Transcribed page contents
- - -
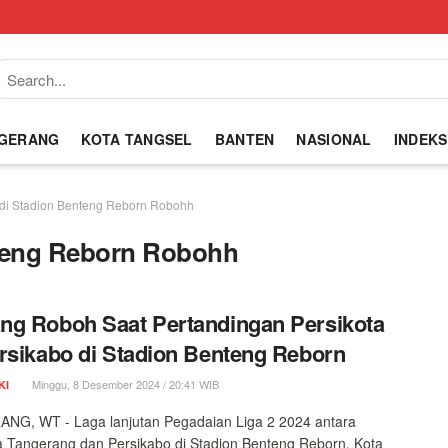
NGERANG
KOTA TANGSEL
BANTEN
NASIONAL
INDEKS
i Stadion Benteng Reborn Robohh
teng Reborn Robohh
g Roboh Saat Pertandingan Persikota
rsikabo di Stadion Benteng Reborn
Minggu, 8 Desember 2024 / 20:41 WIB
KI
NG, WT - Laga lanjutan Pegadaian Liga 2 2024 antara
a Tangerang dan Persikabo di Stadion Benteng Reborn, Kota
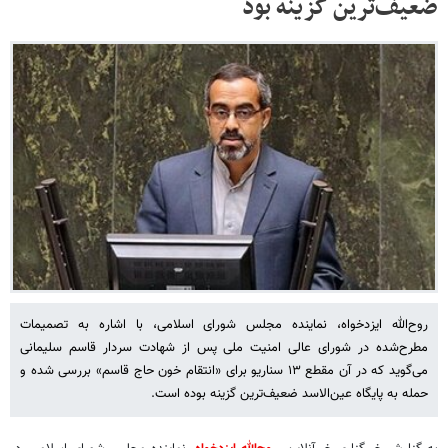
ضعیف‌ترین گزینه بود
روح‌الله ایزدخواه، نماینده مجلس شورای اسلامی، با اشاره به تصمیمات
مطرح‌شده در شورای عالی امنیت ملی پس از شهادت سردار قاسم سلیمانی
می‌گوید که در آن مقطع ۱۳ سناریو برای «انتقام خون حاج قاسم» بررسی شده و
حمله به پایگاه عین‌الاسد ضعیف‌ترین گزینه بوده است.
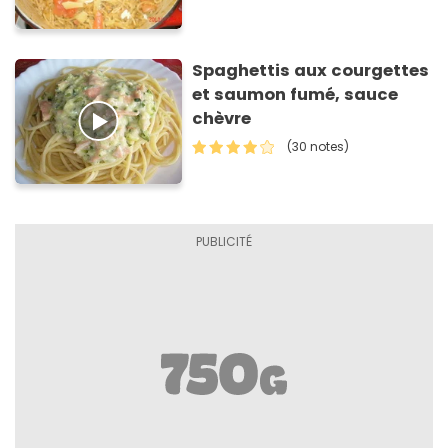
Spaghettis aux courgettes
et saumon fumé, sauce
chèvre
(30 notes)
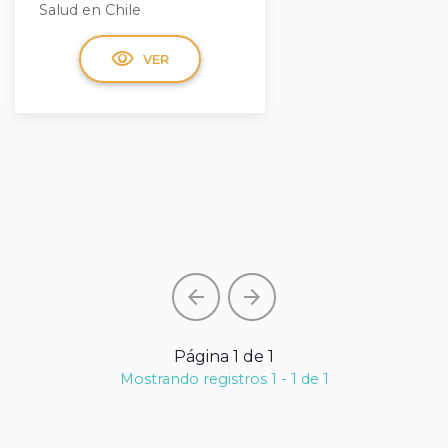
Salud en Chile
visibility
VER
arrow_back
arrow_forward
Página 1 de 1
Mostrando registros 1 - 1 de 1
- - -
Would you provide an exact, picture-free copy of the data above?

__TASK RESPONSE__:
NGERANG
KOTA TANGSEL
BANTEN
NASIONAL
INDEKS
i Stadion Benteng Reborn Robohh
teng Reborn Robohh
g Roboh Saat Pertandingan Persikota
rsikabo di Stadion Benteng Reborn
Minggu, 8 Desember 2024 / 20:41 WIB
KI
NG, WT - Laga lanjutan Pegadaian Liga 2 2024 antara
a Tangerang dan Persikabo di Stadion Benteng Reborn, Kota
ضعیف‌ترین گزینه بود
روح‌الله ایزدخواه، نماینده مجلس شورای اسلامی، با اشاره به تصمیمات
مطرح‌شده در شورای عالی امنیت ملی پس از شهادت سردار قاسم سلیمانی
می‌گوید که در آن مقطع ۱۳ سناریو برای «انتقام خون حاج قاسم» بررسی شده و
حمله به پایگاه عین‌الاسد ضعیف‌ترین گزینه بوده است.
Spaghettis aux courgettes
et saumon fumé, sauce
chèvre
(30 notes)
Salud en Chile
visibility
VER
arrow_back
arrow_forward
Página 1 de 1
Mostrando registros 1 - 1 de 1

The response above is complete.